What was entirely absent was the sort of “genuine, advanced knowledge that a faculty member normally imparts,” Stimpson said. “I believe in faculty who know things. We really do need the informed guidance of a good teacher.”
As MOOCs supplement their celebrity-instructor-delivered content with peer tutoring and some commentators herald online learning as a way to transform the faculty role raises the question, “I have to ask, are you trying to cut costs, or to diminish faculty,” she said. “No learning can exist without teaching, and no teaching can exist unless we maintain the dignity of the profession.”
'I Like the New'
After Stimpson offered what she called her “gloomy, apocalyptic” vision, Kirschner, university dean of CUNY’s MacCaulay Honors College, laid her own prejudices on the table. “I like the new,” she said.
As an online learning pioneer, Kirschner said she was thrilled to see the emergence of massive online courses, which in many ways represented take two on the Fathom project that was ahead of its time.
Kirschner was disappointed by some aspects of the health policy course she took from Coursera, the University of Pennsylvania, and Ezekiel Emanuel, an architect of President Obama’s health care overhaul. She felt like she was “back in the message boards” of the early online learning era, Kirschner said, with little chance for students to converse meaningfully with each other.
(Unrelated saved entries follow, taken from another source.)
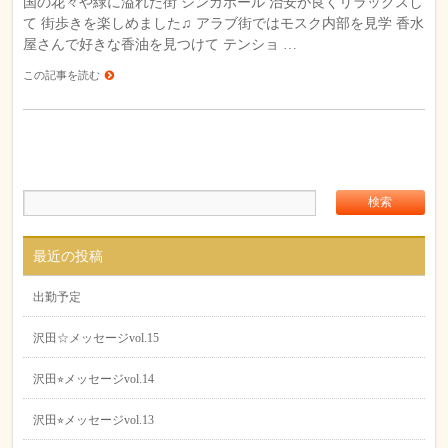
国の花々や緑に溢れた街 シンガポール 治安が良くリラックスし
て 街歩きを楽しめました♫ アラブ街ではモスク内部を見学 香水
屋さんで好きな香油を見つけて テンショ …
この記事を読む
最近の投稿
出勤予定
沢田☆メッセージvol.15
沢田⭐︎メッセージvol.14
沢田⭐︎メッセージvol.13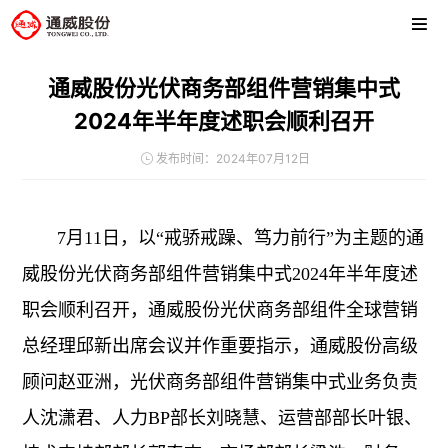
通威股份光伏商务部组件营销集中式
2024年半年度述职会顺利召开
发布时间：2024年07月12日
7月11日，以“戒骄戒躁、笃力前行”为主题的通
威股份光伏商务部组件营销集中式2024年半年度述
职会顺利召开，通威股份光伏商务部组件全球营销
总经理邱新出席会议并作重要指示，通威股份高级
顾问赵亚洲，光伏商务部组件营销集中式业务负责
人沈潇君、人力BP部长刘晓慧、运营部部长叶银、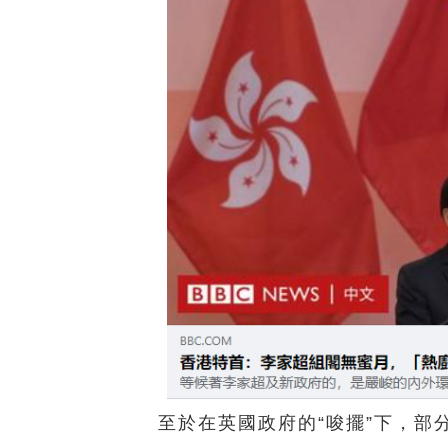
至於在英國政府的“唆擺”下，部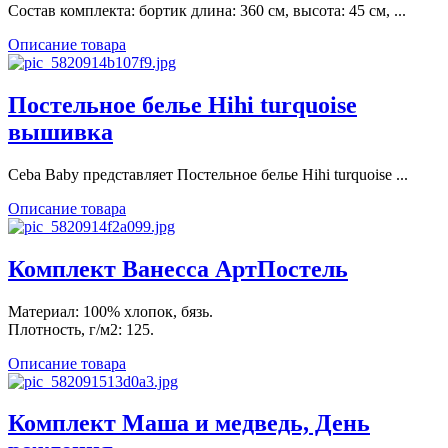
Состав комплекта: бортик длина: 360 см, высота: 45 см, ...
Описание товара
Постельное белье Hihi turquoise
вышивка
Ceba Baby представляет Постельное белье Hihi turquoise ...
Описание товара
Комплект Ванесса АртПостель
Материал: 100% хлопок, бязь.
Плотность, г/м2: 125.
Описание товара
Комплект Маша и медведь, День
And unlike Stimpson, she found the peer grading in her MOOC to be not too kind, but too harsh.
But the technology will improve (and is already, she noted), and as is true for all types of courses and all modes of instruction in higher education, “all MOOCs are not created equal – some are good and some are bad,” she said.
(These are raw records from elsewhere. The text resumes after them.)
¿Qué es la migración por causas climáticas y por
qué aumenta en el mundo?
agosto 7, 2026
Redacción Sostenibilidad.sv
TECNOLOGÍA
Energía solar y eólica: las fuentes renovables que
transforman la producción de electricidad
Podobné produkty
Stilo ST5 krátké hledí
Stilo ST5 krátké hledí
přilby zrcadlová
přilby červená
Kirschner took no issue with Stimpson’s underlying assertion that face-to-face interaction between a learned professor and a group of curious students remains the ideal way for students to learn; she “lived the American dream” upon leaving New York City’s public schools, being educated at some of the country’s best universities, and “I totally believe that a liberal arts education is the best preparation for a career, not for a first job. I’ve done a lot of wacky things” – in addition to founding Fathom, she wrote a memoir of her Holocaust-survivor mother and headed the National Football League’s new media efforts – “and I couldn’t have done any of that without my liberal arts grounding.”
But many of today’s students – especially those from needy backgrounds – “are either not going to college or not finishing” because higher education isn’t giving them what they need where and when and how they want it, she said.
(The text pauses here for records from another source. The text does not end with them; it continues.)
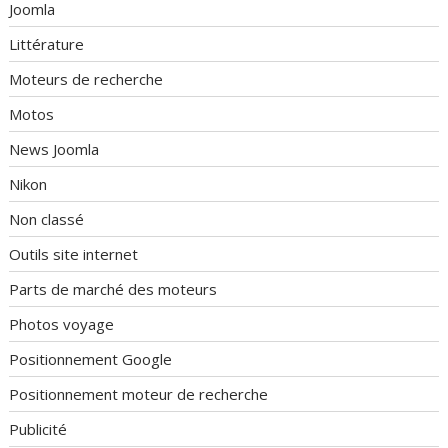
Joomla
Littérature
Moteurs de recherche
Motos
News Joomla
Nikon
Non classé
Outils site internet
Parts de marché des moteurs
Photos voyage
Positionnement Google
Positionnement moteur de recherche
Publicité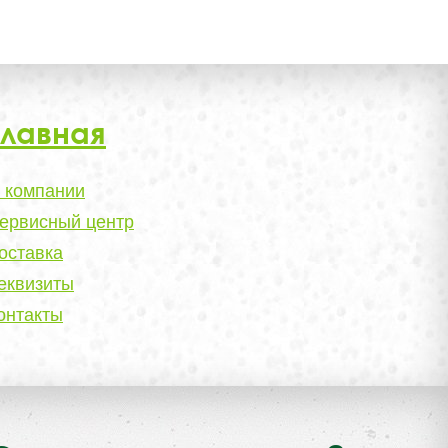
Главная
 компании
ервисный центр
оставка
еквизиты
онтакты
“Face-to-face is almost always magical,” Kirschner said. “It’s wonderful to have lunch with my mother, but she’s in Florida, and sometimes we have to talk by phone. We lose something when we settle for a phone call, but we also gain something. Technology clearly is going to be part of the solution to the access problem.”
Stimpson did not dispute that; “blended education is the future,” she conceded. But in an era of enthusiasm that sometimes seems to verge on fanaticism about the wonders of technology-infused education (“I think of Mickey Rooney and Judy Garland, ‘Let’s put on a MOOC!’ “ Stimpson said to laughs), a note of caution about what might be lost is in order, she said.